Several media figures jumped at the tragic shooting of Congresswoman Gabrielle Giffords, Arizona Democrat, as a way to further whatever political agenda they have.
Though the motive of accused shooter Jared Lee Loughner has not yet been determined, left wing bloggers are calling this a political assassination inspired by former Alaska Governor Sarah Palin and the Tea Party movement. Also, media figures and reporters immediately blamed Palin and the Tea Party movement, many before the name of the suspected shooter had even been released.
Left wing blog Daily Kos founder Markos Moulitsas tweeted, “If Palin’s crosshair effort was excusable, why has her PAC scrubbed her site of that page?,” trying to tie Loughner to Palin and the Tea Party movement. Moulitsas also tweeted, “How dare people ‘politicize’ a political assassination!”
Also, referencing Palin’s map of “targets” of congressional seats held by vulnerable Democrats during the 2010 midterm elections, on which Palin marks Giffords’ district in Arizona as one of them, Moulitsas tweeted, “Mission accomplished, Sarah Palin.”
Moulitsas removed a post from his site shortly after the shooting that was published Thursday in which a blogger attacked Giffords from the left for being too conservative a Democrat. Though the post, titled “My CongressWOMAN voted against Nancy Pelosi! And is now DEAD to me!,” has been removed, Google caches of it show that the blogger was upset at Giffords for voting against Nancy Pelosi for House minority leader and infuriated at Giffords for being too conservative.

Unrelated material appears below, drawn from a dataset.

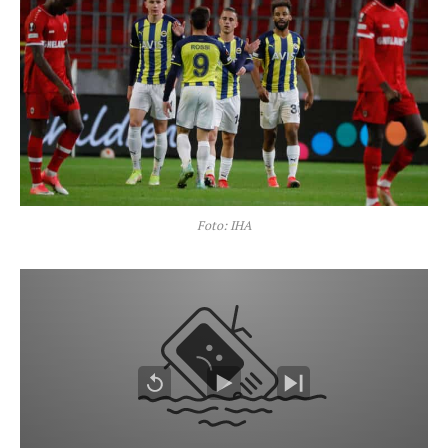
Foto: IHA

At Slate magazine, former Washington Post reporter Dave Weigel immediately started tying Loughner’s actions into the Tea Party movement, before Loughner’s name was even released, and, via Twitter and his blog, Weigel railed against the Tea Party movement for supporting violence. Weigel also compared the shooting and its potential long term ramifications to the political effects after of the 1995 Oklahoma City bombing.
“If you are a Republican politician, and you allow yourself a callow thought today, you flash back to 1995 and the Oklahoma City bombing,” Weigel wrote. “It occurred four months after Republicans took over Congress, and Republicans thought they heard President Clinton turning the tragedy back onto them in his remarks at the memorial service.”
Weigel then wrote that, “Like it or not, this is what our national conversation will now turn back to.”
That’s something Howard Fineman at The Huffington Post furthered, adding that President Barack Obama should learn from how President Bill Clinton handled the aftermath of the tragic bombing in Oklahoma City by Timothy McVeigh.
“Clinton’s political resurrection began four days later [after the bombing -- Newt Gingrich had swept into Congress with a new Republican majority in the House as result of the previous midterm election]. It had nothing to do with McVeigh, a former soldier who had taken a murderous turn from anti-authoritarianism to racist paranoia,” Fineman wrote. “The president was careful, as well he should have been, to avoid suggesting any link between his political foes and the event. Rather, in a short but eloquent address — now regarded as a classic of modern presidential rhetoric — he recalled his own roots in nearby Arkansas, invoked God and the Bible, and called not only for justice but also for tolerance, forbearance and love.”